▶ **Exercise directions**
With all pictures excluded, restate the records that follow exactly as written.

[Items from a dataset]

*** Block opens ***

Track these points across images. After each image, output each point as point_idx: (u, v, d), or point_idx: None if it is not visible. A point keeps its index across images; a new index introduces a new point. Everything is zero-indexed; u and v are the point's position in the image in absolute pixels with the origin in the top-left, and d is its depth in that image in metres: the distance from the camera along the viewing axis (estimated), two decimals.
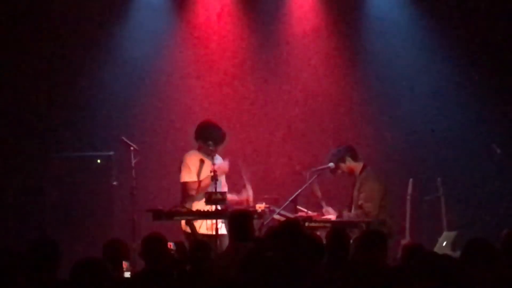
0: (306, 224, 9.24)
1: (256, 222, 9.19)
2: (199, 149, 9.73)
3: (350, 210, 9.76)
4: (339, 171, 9.86)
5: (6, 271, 6.11)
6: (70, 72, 11.84)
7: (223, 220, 9.19)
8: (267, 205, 9.49)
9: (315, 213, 9.61)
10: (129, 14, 12.10)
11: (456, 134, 11.95)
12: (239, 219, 7.72)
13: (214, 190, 9.16)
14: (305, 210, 9.61)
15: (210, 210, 9.20)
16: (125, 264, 7.37)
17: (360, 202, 9.64)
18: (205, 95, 12.19)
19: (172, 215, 9.30)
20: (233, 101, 12.21)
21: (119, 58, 12.00)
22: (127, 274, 7.45)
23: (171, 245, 7.63)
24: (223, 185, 9.71)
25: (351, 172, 9.85)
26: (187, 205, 9.46)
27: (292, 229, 6.93)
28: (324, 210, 9.76)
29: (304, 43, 12.27)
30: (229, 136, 9.95)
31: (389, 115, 12.12)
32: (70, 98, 11.86)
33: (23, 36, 11.70)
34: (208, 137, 9.59)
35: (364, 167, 9.81)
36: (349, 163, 9.81)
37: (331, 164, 9.84)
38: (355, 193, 9.77)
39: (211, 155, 9.54)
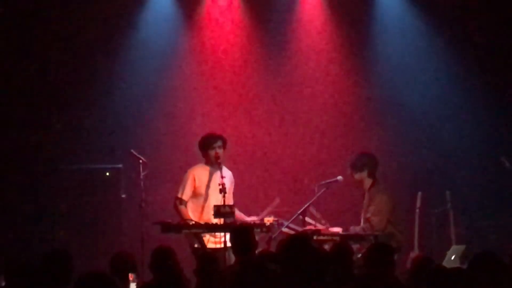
0: (314, 237, 9.23)
1: (264, 236, 9.23)
2: (207, 163, 9.76)
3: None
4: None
5: (17, 282, 6.13)
6: (80, 85, 11.88)
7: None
8: (276, 219, 9.50)
9: (323, 227, 9.60)
10: (138, 27, 12.14)
11: (465, 147, 11.93)
12: (240, 233, 7.74)
13: (222, 203, 9.19)
14: (313, 223, 9.60)
15: (218, 223, 9.22)
16: (131, 276, 7.38)
17: (368, 215, 9.63)
18: (215, 106, 12.21)
19: (180, 228, 9.33)
20: (242, 112, 12.23)
21: (128, 71, 12.03)
22: (133, 286, 7.45)
23: None
24: (230, 200, 9.72)
25: (360, 183, 9.84)
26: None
27: (298, 243, 6.92)
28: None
29: (313, 49, 12.27)
30: (240, 147, 9.93)
31: (399, 127, 12.12)
32: (80, 111, 11.90)
33: (36, 49, 11.76)
34: (209, 145, 9.64)
35: (374, 183, 9.80)
36: (363, 176, 9.79)
37: (340, 178, 9.83)
38: (364, 206, 9.76)
39: (217, 166, 9.56)
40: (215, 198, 9.46)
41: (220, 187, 9.28)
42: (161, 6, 12.23)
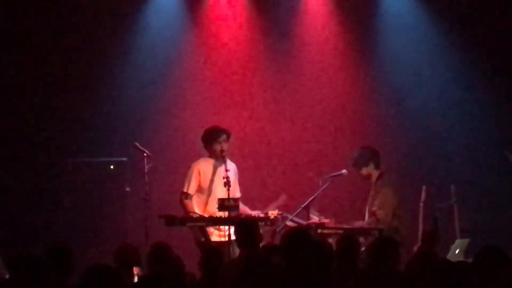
0: (319, 231, 9.23)
1: (268, 229, 9.24)
2: (210, 156, 9.76)
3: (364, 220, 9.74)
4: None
5: (21, 275, 6.14)
6: (84, 78, 11.89)
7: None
8: (280, 212, 9.50)
9: (327, 220, 9.59)
10: (142, 20, 12.15)
11: (470, 141, 11.92)
12: (245, 226, 7.75)
13: (226, 197, 9.19)
14: (317, 219, 9.59)
15: (222, 216, 9.22)
16: (135, 270, 7.39)
17: (373, 209, 9.61)
18: (219, 100, 12.21)
19: (185, 221, 9.32)
20: (247, 106, 12.23)
21: (132, 64, 12.04)
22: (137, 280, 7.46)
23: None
24: (236, 192, 9.72)
25: (367, 177, 9.82)
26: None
27: (302, 236, 6.93)
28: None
29: (318, 44, 12.26)
30: (243, 141, 9.92)
31: (403, 121, 12.11)
32: (84, 104, 11.90)
33: (41, 42, 11.77)
34: (215, 139, 9.62)
35: (381, 175, 9.78)
36: (370, 169, 9.77)
37: (344, 171, 9.83)
38: (370, 200, 9.74)
39: (222, 160, 9.56)
40: (220, 192, 9.46)
41: (225, 180, 9.28)
42: (165, 1, 12.23)
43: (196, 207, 9.62)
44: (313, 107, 12.26)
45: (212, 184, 9.65)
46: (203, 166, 9.71)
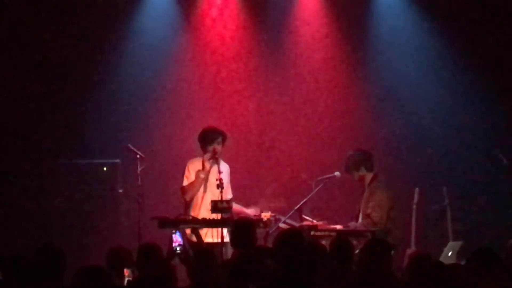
0: (312, 233, 9.22)
1: (261, 231, 9.22)
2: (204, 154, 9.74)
3: (357, 221, 9.72)
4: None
5: (12, 277, 6.13)
6: (77, 80, 11.88)
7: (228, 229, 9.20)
8: (273, 214, 9.49)
9: (320, 222, 9.59)
10: (135, 22, 12.15)
11: (463, 144, 11.93)
12: (241, 227, 7.74)
13: (219, 199, 9.18)
14: (310, 219, 9.59)
15: (215, 218, 9.21)
16: (126, 272, 7.37)
17: (368, 211, 9.58)
18: (212, 102, 12.21)
19: (177, 223, 9.30)
20: (239, 109, 12.23)
21: (125, 66, 12.03)
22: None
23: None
24: (227, 194, 9.71)
25: (361, 180, 9.80)
26: (188, 212, 9.49)
27: (295, 238, 6.93)
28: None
29: (311, 46, 12.27)
30: (236, 143, 9.91)
31: (395, 123, 12.13)
32: (77, 105, 11.89)
33: (34, 44, 11.75)
34: (211, 141, 9.60)
35: (374, 177, 9.76)
36: (362, 173, 9.75)
37: (337, 173, 9.82)
38: (364, 202, 9.71)
39: (215, 161, 9.55)
40: (212, 193, 9.45)
41: (217, 182, 9.27)
42: (158, 3, 12.23)
43: (190, 208, 9.59)
44: (306, 109, 12.27)
45: (205, 185, 9.62)
46: (197, 166, 9.66)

*** Block closes ***

▶ **Exercise response**
Track these points across images. After each image, output each point as point_idx: (u, v, d), or point_idx: None if it is not visible. A point keeps its index across images; a new index introduces a new point. Everything is zero-indexed; u and v are the point's position in the image in absolute pixels with the origin in the top-left, and d is its depth in that image in metres: the distance from the camera along the viewing axis (estimated), two decimals.
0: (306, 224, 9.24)
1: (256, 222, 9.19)
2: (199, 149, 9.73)
3: (350, 210, 9.76)
4: (339, 171, 9.86)
5: (6, 271, 6.11)
6: (70, 72, 11.84)
7: (223, 220, 9.19)
8: (267, 205, 9.49)
9: (315, 213, 9.61)
10: (129, 14, 12.10)
11: (456, 134, 11.95)
12: (239, 219, 7.72)
13: (214, 190, 9.16)
14: (305, 210, 9.61)
15: (210, 210, 9.20)
16: (125, 264, 7.37)
17: (360, 202, 9.64)
18: (205, 95, 12.19)
19: (172, 215, 9.30)
20: (233, 101, 12.21)
21: (119, 58, 12.00)
22: (127, 274, 7.45)
23: (171, 245, 7.63)
24: (223, 185, 9.71)
25: (351, 172, 9.85)
26: (187, 205, 9.46)
27: (292, 229, 6.93)
28: (324, 210, 9.76)
29: (304, 43, 12.27)
30: (229, 136, 9.95)
31: (389, 115, 12.12)
32: (70, 98, 11.86)
33: (23, 36, 11.70)
34: (208, 137, 9.59)
35: (364, 167, 9.81)
36: (349, 163, 9.81)
37: (331, 164, 9.84)
38: (355, 193, 9.77)
39: (211, 155, 9.54)
0: (314, 237, 9.23)
1: (264, 236, 9.23)
2: (207, 163, 9.76)
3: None
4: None
5: (17, 282, 6.13)
6: (80, 85, 11.88)
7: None
8: (276, 219, 9.50)
9: (323, 227, 9.60)
10: (138, 27, 12.14)
11: (465, 147, 11.93)
12: (240, 233, 7.74)
13: (222, 203, 9.19)
14: (313, 223, 9.60)
15: (218, 223, 9.22)
16: (131, 276, 7.38)
17: (368, 215, 9.63)
18: (215, 106, 12.21)
19: (180, 228, 9.33)
20: (242, 112, 12.23)
21: (128, 71, 12.03)
22: (133, 286, 7.45)
23: None
24: (230, 200, 9.72)
25: (360, 183, 9.84)
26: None
27: (298, 243, 6.92)
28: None
29: (313, 49, 12.27)
30: (240, 147, 9.93)
31: (399, 127, 12.12)
32: (80, 111, 11.90)
33: (36, 49, 11.76)
34: (209, 145, 9.64)
35: (374, 183, 9.80)
36: (363, 176, 9.79)
37: (340, 178, 9.83)
38: (364, 206, 9.76)
39: (217, 166, 9.56)
40: (215, 198, 9.46)
41: (220, 187, 9.28)
42: (161, 6, 12.23)
0: (319, 231, 9.23)
1: (268, 229, 9.24)
2: (210, 156, 9.76)
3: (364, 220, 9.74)
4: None
5: (21, 275, 6.14)
6: (84, 78, 11.89)
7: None
8: (280, 212, 9.50)
9: (327, 220, 9.59)
10: (142, 20, 12.15)
11: (470, 141, 11.92)
12: (245, 226, 7.75)
13: (226, 197, 9.19)
14: (317, 219, 9.59)
15: (222, 216, 9.22)
16: (135, 270, 7.39)
17: (373, 209, 9.61)
18: (219, 100, 12.21)
19: (185, 221, 9.32)
20: (247, 106, 12.23)
21: (132, 64, 12.04)
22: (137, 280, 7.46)
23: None
24: (236, 192, 9.72)
25: (367, 177, 9.82)
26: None
27: (302, 236, 6.93)
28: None
29: (318, 44, 12.26)
30: (243, 141, 9.92)
31: (403, 121, 12.11)
32: (84, 104, 11.90)
33: (41, 42, 11.77)
34: (215, 139, 9.62)
35: (381, 175, 9.78)
36: (370, 169, 9.77)
37: (344, 171, 9.83)
38: (370, 200, 9.74)
39: (222, 160, 9.56)
40: (220, 192, 9.46)
41: (225, 180, 9.28)
42: (165, 1, 12.23)
43: (196, 207, 9.62)
44: (313, 107, 12.26)
45: (212, 184, 9.65)
46: (203, 166, 9.71)
0: (312, 233, 9.22)
1: (261, 231, 9.22)
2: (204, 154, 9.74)
3: (357, 221, 9.72)
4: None
5: (12, 277, 6.13)
6: (77, 80, 11.88)
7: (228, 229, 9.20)
8: (273, 214, 9.49)
9: (320, 222, 9.59)
10: (135, 22, 12.15)
11: (463, 144, 11.93)
12: (241, 227, 7.74)
13: (219, 199, 9.18)
14: (310, 219, 9.59)
15: (215, 218, 9.21)
16: (126, 272, 7.37)
17: (368, 211, 9.58)
18: (212, 102, 12.21)
19: (177, 223, 9.30)
20: (239, 109, 12.23)
21: (125, 66, 12.03)
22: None
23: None
24: (227, 194, 9.71)
25: (361, 180, 9.80)
26: (188, 212, 9.49)
27: (295, 238, 6.93)
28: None
29: (311, 46, 12.27)
30: (236, 143, 9.91)
31: (395, 123, 12.13)
32: (77, 105, 11.89)
33: (34, 44, 11.75)
34: (211, 141, 9.60)
35: (374, 177, 9.76)
36: (362, 173, 9.75)
37: (337, 173, 9.82)
38: (364, 202, 9.71)
39: (215, 161, 9.55)
40: (212, 193, 9.45)
41: (217, 182, 9.27)
42: (158, 3, 12.23)
43: (190, 208, 9.59)
44: (306, 109, 12.27)
45: (205, 185, 9.62)
46: (197, 166, 9.66)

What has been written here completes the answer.